(WHAT IS NEEDED):
Scan the entries that follow for the word "REKRUTACYJNEJ", then report every line in which it appears.

· · · · ·

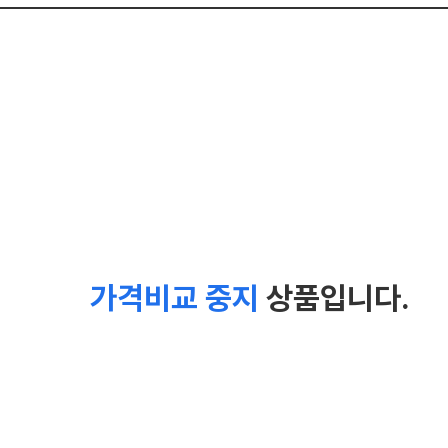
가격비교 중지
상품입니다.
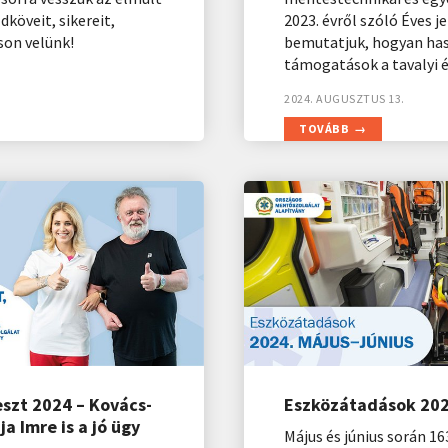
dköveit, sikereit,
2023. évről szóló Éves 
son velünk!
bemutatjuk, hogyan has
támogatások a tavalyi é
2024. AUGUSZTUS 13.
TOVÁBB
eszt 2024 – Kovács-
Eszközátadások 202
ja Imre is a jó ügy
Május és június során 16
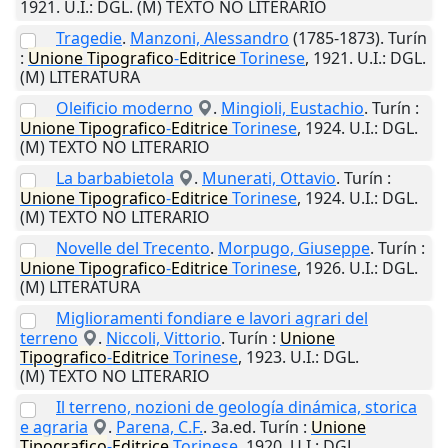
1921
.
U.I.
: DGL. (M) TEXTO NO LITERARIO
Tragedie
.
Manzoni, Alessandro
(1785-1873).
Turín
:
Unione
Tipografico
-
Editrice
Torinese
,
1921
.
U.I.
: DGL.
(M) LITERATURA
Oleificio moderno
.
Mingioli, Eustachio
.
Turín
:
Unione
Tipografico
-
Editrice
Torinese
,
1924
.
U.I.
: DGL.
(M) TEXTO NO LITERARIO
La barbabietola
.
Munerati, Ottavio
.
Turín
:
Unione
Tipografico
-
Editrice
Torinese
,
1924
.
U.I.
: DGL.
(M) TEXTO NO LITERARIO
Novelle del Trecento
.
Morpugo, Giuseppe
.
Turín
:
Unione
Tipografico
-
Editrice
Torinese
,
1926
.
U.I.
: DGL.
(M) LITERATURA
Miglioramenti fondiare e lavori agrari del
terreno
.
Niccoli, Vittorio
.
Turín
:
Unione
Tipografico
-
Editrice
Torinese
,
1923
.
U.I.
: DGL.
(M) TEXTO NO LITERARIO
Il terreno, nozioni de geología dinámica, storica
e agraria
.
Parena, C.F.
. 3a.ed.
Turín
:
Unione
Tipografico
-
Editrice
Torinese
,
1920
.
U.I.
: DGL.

· · · · ·

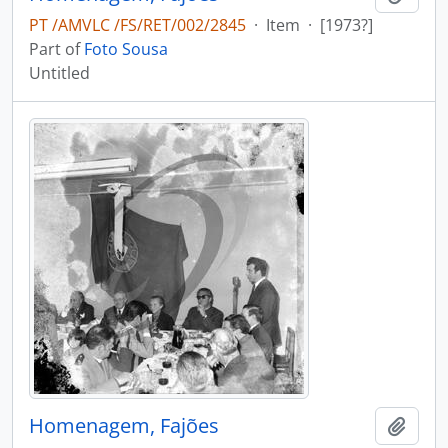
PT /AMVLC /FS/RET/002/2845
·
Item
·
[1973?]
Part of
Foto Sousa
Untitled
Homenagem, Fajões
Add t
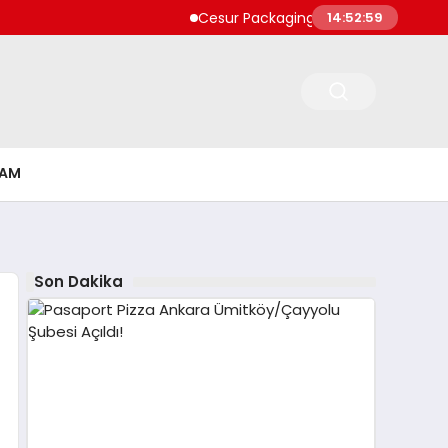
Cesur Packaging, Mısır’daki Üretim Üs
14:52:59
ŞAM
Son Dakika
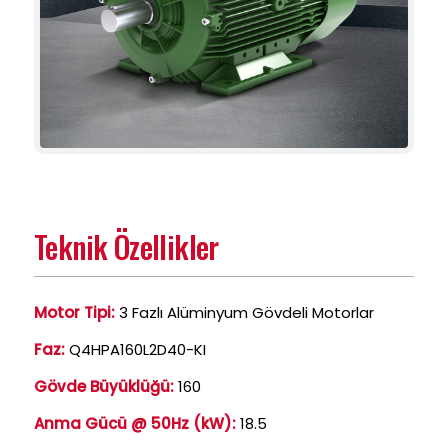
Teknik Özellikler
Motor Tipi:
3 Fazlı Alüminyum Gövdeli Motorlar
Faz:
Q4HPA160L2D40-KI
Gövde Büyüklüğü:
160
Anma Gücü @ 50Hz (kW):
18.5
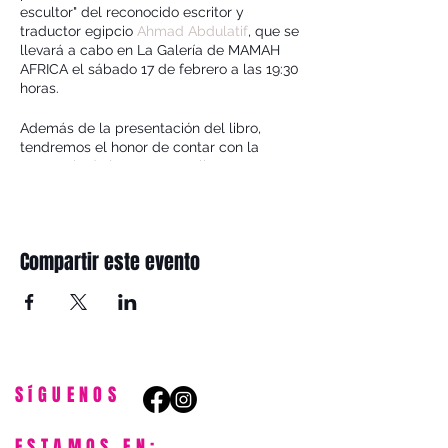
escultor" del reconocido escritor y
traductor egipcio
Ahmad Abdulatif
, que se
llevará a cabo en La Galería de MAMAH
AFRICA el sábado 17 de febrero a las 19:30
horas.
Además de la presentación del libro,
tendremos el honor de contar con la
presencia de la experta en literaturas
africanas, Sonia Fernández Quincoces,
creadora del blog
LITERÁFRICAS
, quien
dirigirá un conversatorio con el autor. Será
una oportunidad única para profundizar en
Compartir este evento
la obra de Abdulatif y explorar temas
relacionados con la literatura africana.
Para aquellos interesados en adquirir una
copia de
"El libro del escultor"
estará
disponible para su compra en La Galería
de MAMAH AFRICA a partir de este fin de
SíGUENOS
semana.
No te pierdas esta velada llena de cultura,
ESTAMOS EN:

· · · · ·

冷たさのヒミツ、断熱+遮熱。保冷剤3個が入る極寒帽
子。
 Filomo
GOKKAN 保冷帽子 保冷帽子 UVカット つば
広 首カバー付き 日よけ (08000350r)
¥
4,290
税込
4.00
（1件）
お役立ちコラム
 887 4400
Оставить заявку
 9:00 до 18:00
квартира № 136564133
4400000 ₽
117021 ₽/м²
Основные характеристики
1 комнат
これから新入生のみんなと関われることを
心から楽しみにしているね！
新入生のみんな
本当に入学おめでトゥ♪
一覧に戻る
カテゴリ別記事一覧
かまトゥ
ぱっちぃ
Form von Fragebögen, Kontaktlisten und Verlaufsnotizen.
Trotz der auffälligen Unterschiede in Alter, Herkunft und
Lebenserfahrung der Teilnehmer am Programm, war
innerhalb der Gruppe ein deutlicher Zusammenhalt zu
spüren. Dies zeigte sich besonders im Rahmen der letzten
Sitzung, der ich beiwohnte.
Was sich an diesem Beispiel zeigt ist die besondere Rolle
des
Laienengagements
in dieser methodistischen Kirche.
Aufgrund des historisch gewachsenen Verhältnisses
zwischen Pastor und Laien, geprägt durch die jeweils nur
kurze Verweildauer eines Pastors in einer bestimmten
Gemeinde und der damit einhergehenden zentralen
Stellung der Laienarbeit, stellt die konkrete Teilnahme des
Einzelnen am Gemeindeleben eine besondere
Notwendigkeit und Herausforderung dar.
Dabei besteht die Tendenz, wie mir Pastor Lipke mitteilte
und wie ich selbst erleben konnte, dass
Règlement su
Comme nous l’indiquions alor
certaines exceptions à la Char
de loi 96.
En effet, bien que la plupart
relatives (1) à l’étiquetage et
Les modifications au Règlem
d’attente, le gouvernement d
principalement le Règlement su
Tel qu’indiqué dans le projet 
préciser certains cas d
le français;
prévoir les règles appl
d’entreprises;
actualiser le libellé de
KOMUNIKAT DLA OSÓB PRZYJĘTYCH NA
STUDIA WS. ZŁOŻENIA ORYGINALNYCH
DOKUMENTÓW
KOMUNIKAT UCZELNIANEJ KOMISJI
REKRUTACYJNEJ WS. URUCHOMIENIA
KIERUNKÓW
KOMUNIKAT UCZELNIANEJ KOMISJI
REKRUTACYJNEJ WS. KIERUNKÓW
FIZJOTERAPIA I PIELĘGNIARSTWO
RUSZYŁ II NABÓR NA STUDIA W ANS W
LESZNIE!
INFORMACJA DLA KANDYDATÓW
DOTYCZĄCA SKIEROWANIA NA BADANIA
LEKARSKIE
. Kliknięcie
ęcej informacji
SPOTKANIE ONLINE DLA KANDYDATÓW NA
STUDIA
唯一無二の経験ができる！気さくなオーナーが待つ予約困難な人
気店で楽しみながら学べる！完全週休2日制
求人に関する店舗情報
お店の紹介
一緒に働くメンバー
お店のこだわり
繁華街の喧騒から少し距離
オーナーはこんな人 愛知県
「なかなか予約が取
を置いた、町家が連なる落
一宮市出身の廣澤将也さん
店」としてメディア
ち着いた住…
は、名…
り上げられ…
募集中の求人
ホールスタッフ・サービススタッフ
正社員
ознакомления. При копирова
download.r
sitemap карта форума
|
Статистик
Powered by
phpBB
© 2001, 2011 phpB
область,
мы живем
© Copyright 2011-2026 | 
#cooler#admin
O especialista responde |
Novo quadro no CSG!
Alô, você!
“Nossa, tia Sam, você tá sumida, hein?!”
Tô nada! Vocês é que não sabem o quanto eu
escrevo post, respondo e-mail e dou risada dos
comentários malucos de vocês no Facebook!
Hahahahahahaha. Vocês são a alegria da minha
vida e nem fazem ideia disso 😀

· · · · ·

(SOLUTION TO THE PROBLEM):
REKRUTACYJNEJ WS. URUCHOMIENIA
REKRUTACYJNEJ WS. KIERUNKÓW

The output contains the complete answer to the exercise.